Po stu tysiącach lat samotności z niemal pół miliona lat życia - pozostał jej jeszcze jeden przeciwnik: gigantyczne czerwone słońce. Nie pokona go nawet piękno ostatniej Elfki- czuła/wiedziala to.

Cała zmęczona planeta tęskniła do jego objęć.

     Zlikwidowalem " bez ruchu"--- to nie ma znaczenia ---  a dodałem : czuła/  wiedziała to. Il.ość wyrazów pozostanie bez zmian. 

     W pierwszym akapicie historię opowiada podmiot zewnętrzny. W drugim i trzecim historia jest opowiadana oczyma Elfki,  W ostatnim akapicie/ostatnim zdaniu wracasz do podmiotu zewnętrznego.   Ale to zdanie: " Nie pokona go nawet piękno ostatniej Elfki." brżeczy, bo nagle znowu przechodzisz do podmiotu zewnetrznego. Te dawa wyrazy ujednolicają narracje. Wprowadz moze na twardym dysku i zobacz, jak to wyglada.

     Poł godziny pisanai? Bardzo dobry wynik.

No, to ja Wam zaraz wysmażę drabla w kwadrans! :)

Drogi Autorze, dlaczego "Elfy" zapisujesz z wielkiej litery, a "krasnoludy" już nie? Ogólnie nie przypadło specjalnie do gustu, mimo że uważam temat za atrakcyjny.

Istota o pięknym ciele, jezioro… Ja tam zobaczyłam Goplanę, całą z mgły i galarety, tęskniącą i wspominającą woń Grabca. ;-)

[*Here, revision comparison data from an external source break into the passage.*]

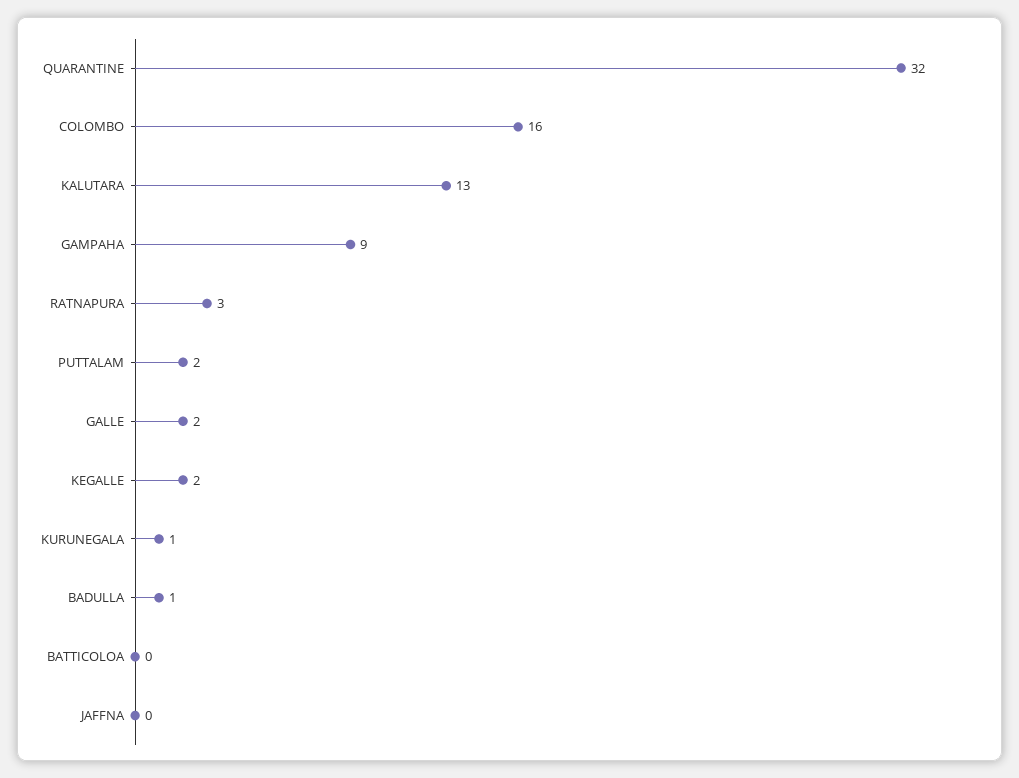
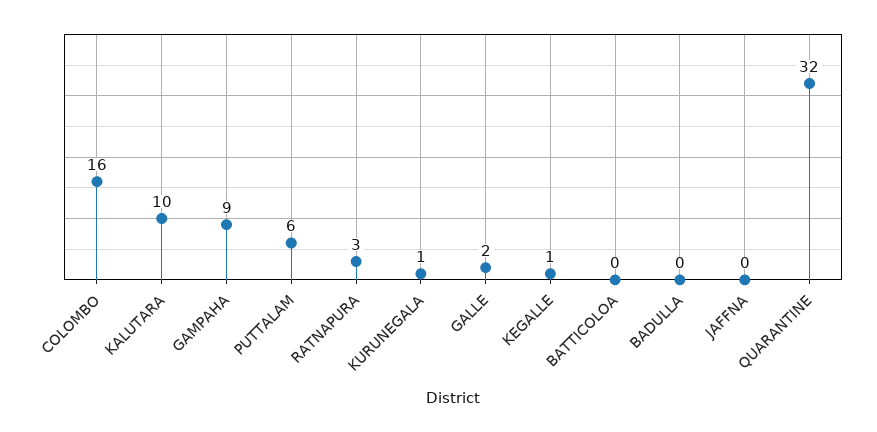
KALUTARA: 13 -> 10
PUTTALAM: 2 -> 6
KEGALLE: 2 -> 1
BADULLA: 1 -> 0

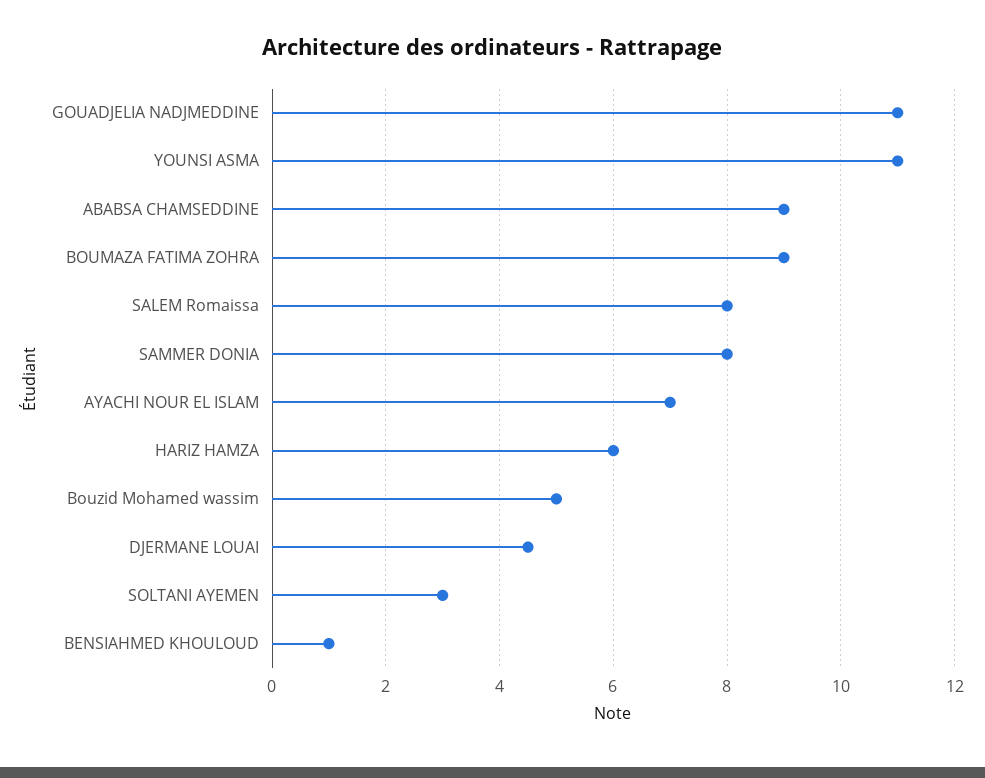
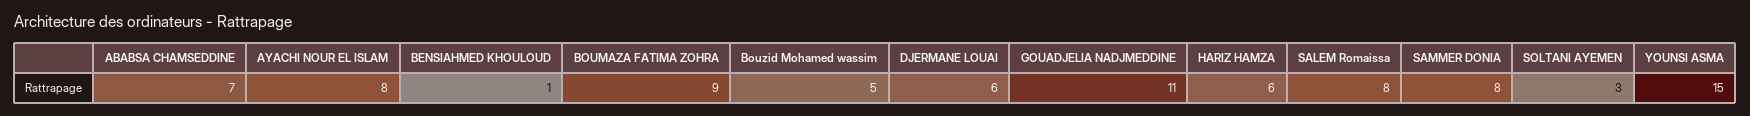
YOUNSI ASMA: 11 -> 15
ABABSA CHAMSEDDINE: 9 -> 7
AYACHI NOUR EL ISLAM: 7 -> 8
DJERMANE LOUAI: 4.5 -> 6

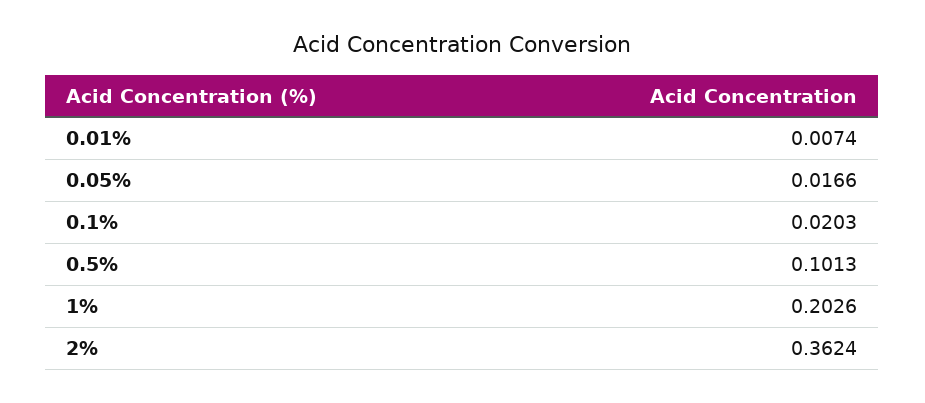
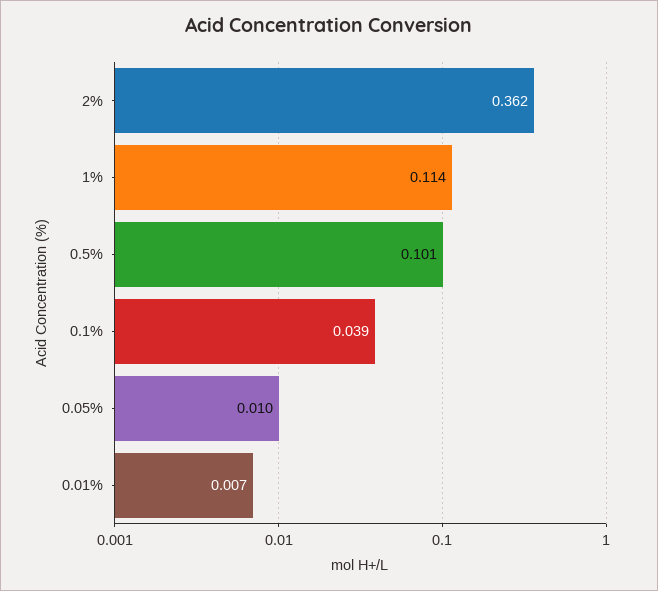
0.05%: 0.0166 -> 0.01
0.1%: 0.0203 -> 0.039
1%: 0.2026 -> 0.114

Gdyby ci, którzy źle o mnie myślą, wiedzieli co ja o nich myślę, myśleliby o mnie jeszcze gorzej.

Dopiero po przeczytaniu komentarzy załapałem co chodzi. Gdybys napisał, że przeciwnikiem było powiększające się, rosnące itp. słońce, to tekst byłby o wiele jaśniejszy.

Zaufaj Allahowi, ale przywiąż swojego wielbłąda.

A jakby tytuł brzmiał "Koniec i kropka", to kropka tłumaczyłaby się?

 

Myślę, że tekst oddaje uczucia autora, czyli "jestem zmęczony i nic mi się nie chce". Zrozumiałam go, bo zazwyczaj czuję się podobnie. ;)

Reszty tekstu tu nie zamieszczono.